Profile the (de)serializer. I'm guessing it's not (de)serializing a contiguous flat byte buffer, instead it's trying to store and parse a huge vec of numbers, each number on its own. I don't know what Color is, but if it's a primitive, then you could look into serde_bytes to tell the (de)serializer you have a flat memory buffer.

1 Like

It looks like you’re not using buffered input, the deserialiser may be doing a bunch of small reads to parse each element. Try wrapping the file in a BufReader and see if that affects the performance.

1 Like

I'm fairly certain your program is very busy with allocating memory for your Vec<Color>, because the Vec is created through deserialize, not deserialize_in_place. The latter allows you to create the Vec with Vec::with_capacity yourself and then pass it into the method through a mutable reference. If you know the exact length, you won't have to to reallocate even once, speeding up your deserialization tremendously and minimizing max. memory usage during deserialization.

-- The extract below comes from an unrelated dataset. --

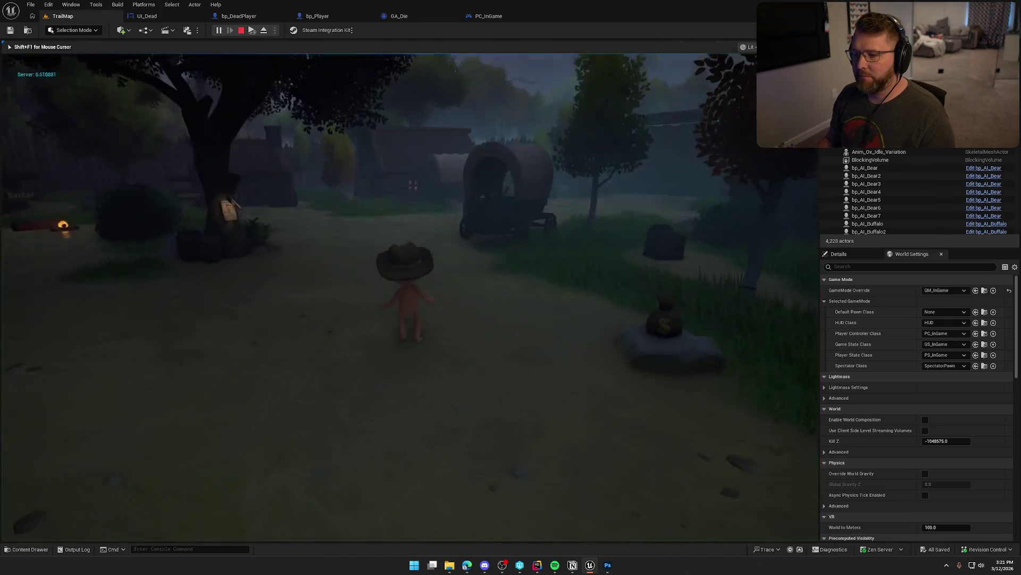
{"action": "key", "text": "grave"}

You may end up writing a custom Serialize and Deserialize implementation for Graphics, that somehow encodes the length, too. When I started customizing the Deserialize implementation for my own data structures, I used cargo expand to show the generated code, which I then copy & pasted into the file, followed by removing #[derive(Deserialize)]. You'll have to install the command from, first, though.

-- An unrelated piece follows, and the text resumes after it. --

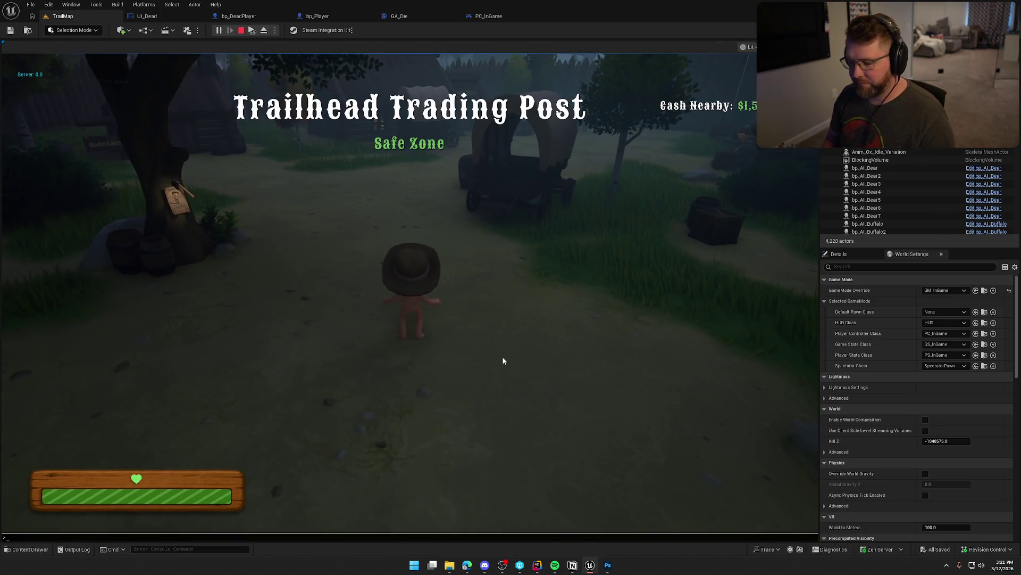
{"action": "key", "text": "Up"}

P.S.: I'm actually still in the middle of rewriting my own Deserialize implementation, because I found out about deserialize_in_place myself, just yesterday, otherwise I would've shown you some working code example.


Regarding the size of the Vec<Color>, one advantage of bincode is that it always knows the size of vectors before-hand.

1 Like

These are all great responses for understanding why there's such a difference. The profiling of the CBOR deserialization showed that it's spending a lot of time on sign-extended copy operations. I'm not sure why sign extension is necessary for these bytes.

Also, I hadn't considered cargo-expand.


Your suggestion made the loading at least 40 times faster over several runs. Combined with the speedup from switching to bincode, this is extremely fast.